AddThis Social Bookmark Button

Add to Google

Recent Comments

X on Race Is Not Biology

Usha Alexander on Race Is Not Biology

jo smith on Mohsin Hamid: 'Islam is not a monolith'

araldo on Mohsin Hamid: 'Islam is not a monolith'

Dr. X, Ph.D. on Race Is Not Biology

jo smith on Physicists Create Quantum Link Between Photons That Don't Exist at the Same Time

jo smith on Mohsin Hamid: 'Islam is not a monolith'

Dr. Smith on Race Is Not Biology

Sundar on Daniel Dennett's seven tools for thinking

Sundar on Daniel Dennett's seven tools for thinking

Sundar on Why race as a biological construct matters

Sundar on Race Is Not Biology

Joel Grant on Why Rational People Buy Into Conspiracy Theories

khaled on Evolution shapes new rules for ant behavior

musafir on Mohsin Hamid: 'Islam is not a monolith'

araldo on Mohsin Hamid: 'Islam is not a monolith'

JM on Physicists Create Quantum Link Between Photons That Don't Exist at the Same Time

SteveRR on Daniel Dennett's seven tools for thinking

jo smith on Mohsin Hamid: 'Islam is not a monolith'

Grace on Daniel Dennett's seven tools for thinking

Elatia Harris on Daniel Dennett's seven tools for thinking

Abbas Raza on Daniel Dennett's seven tools for thinking

Jonathan on Daniel Dennett's seven tools for thinking

Bill on Daniel Dennett's seven tools for thinking

Louise Gordon on The need for critical science journalism

Acclaim For 3QD


"I couldn't tear myself away from 3 Quarks Daily, to the point of neglecting my work. Congratulations on this superb site."—Steven Pinker, Johnstone Professor of Psychology, Harvard University.

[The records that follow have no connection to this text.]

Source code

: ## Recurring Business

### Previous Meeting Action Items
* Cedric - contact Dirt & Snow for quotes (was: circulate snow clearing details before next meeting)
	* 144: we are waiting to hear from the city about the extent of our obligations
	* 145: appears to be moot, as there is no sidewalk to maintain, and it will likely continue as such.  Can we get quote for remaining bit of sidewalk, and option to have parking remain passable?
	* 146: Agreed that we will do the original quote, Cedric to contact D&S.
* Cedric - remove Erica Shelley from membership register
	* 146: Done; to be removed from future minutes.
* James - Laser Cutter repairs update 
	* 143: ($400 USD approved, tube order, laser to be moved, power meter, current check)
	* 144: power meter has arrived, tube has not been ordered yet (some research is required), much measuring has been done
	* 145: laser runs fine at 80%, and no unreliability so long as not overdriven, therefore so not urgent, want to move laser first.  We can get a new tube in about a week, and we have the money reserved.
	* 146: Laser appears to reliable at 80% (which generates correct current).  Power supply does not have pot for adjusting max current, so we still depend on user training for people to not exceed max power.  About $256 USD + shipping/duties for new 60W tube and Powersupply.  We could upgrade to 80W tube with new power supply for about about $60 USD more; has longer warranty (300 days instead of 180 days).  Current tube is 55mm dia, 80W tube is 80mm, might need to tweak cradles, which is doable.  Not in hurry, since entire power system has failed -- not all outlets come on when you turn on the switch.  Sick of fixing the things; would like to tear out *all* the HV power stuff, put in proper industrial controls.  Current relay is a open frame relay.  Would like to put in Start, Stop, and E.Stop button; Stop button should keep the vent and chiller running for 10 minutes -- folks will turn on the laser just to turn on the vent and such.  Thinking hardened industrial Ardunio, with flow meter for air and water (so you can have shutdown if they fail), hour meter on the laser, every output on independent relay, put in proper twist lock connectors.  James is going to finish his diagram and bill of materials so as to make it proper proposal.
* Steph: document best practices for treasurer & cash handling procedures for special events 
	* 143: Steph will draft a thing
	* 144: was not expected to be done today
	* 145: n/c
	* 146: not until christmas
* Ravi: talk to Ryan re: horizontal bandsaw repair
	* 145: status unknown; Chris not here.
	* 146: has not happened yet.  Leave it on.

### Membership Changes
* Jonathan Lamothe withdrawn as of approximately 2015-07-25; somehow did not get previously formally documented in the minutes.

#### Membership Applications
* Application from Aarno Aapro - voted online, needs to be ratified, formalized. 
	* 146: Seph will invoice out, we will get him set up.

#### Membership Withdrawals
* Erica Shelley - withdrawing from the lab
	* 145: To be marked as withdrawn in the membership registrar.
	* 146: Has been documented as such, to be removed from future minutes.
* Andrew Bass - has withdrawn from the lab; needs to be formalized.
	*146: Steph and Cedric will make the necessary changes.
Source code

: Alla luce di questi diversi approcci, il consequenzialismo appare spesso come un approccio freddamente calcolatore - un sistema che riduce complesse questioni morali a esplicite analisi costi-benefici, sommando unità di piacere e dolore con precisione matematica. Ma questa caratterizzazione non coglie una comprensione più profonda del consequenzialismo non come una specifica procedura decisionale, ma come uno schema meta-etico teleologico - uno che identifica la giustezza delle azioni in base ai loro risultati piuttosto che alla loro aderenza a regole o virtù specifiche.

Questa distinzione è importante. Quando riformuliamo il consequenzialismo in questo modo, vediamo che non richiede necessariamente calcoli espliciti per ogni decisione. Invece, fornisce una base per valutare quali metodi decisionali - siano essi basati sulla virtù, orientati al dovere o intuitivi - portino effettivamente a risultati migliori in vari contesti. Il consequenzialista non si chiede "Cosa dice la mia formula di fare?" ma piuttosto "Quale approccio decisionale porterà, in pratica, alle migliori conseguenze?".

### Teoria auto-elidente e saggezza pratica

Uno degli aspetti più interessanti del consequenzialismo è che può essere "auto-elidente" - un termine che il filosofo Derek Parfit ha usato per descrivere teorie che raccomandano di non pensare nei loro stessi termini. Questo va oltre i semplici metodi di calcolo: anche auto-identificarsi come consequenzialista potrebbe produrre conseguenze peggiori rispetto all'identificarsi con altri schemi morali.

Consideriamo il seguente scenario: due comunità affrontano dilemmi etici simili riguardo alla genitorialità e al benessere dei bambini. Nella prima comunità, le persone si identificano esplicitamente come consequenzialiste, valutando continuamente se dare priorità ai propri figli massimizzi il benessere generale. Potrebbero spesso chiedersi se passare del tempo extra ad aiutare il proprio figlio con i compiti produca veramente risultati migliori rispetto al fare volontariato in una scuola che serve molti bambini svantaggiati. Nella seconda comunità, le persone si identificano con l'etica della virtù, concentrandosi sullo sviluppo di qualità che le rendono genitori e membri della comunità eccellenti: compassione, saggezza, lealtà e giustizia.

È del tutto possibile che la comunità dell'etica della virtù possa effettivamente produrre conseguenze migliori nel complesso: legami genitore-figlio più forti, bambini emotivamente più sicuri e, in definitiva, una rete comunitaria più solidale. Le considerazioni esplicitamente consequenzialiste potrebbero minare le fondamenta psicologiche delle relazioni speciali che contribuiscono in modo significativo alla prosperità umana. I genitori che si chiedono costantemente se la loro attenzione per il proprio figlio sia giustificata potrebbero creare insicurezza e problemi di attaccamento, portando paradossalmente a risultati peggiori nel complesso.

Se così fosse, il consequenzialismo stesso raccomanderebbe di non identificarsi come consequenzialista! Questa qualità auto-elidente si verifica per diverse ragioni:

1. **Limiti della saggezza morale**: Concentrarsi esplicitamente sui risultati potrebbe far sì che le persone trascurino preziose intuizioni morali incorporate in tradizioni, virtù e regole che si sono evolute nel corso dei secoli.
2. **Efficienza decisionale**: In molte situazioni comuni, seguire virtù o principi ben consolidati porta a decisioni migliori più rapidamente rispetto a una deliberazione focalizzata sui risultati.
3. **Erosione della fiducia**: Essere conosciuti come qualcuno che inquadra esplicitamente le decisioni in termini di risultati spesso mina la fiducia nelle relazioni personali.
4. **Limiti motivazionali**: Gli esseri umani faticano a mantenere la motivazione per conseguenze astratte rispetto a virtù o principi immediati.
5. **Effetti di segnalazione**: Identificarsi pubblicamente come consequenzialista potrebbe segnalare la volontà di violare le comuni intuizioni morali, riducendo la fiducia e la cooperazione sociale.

"I have placed 3 Quarks Daily at the head of my list of web bookmarks."—Richard Dawkins, Charles Simonyi Professor of the Public Understanding of Science at Oxford University.

"Just wanted you to know I’m one of many who reads and enjoys 3 Quarks....almost daily."—David Byrne, musician, former lead-singer of the Talking Heads, artist, intellectual.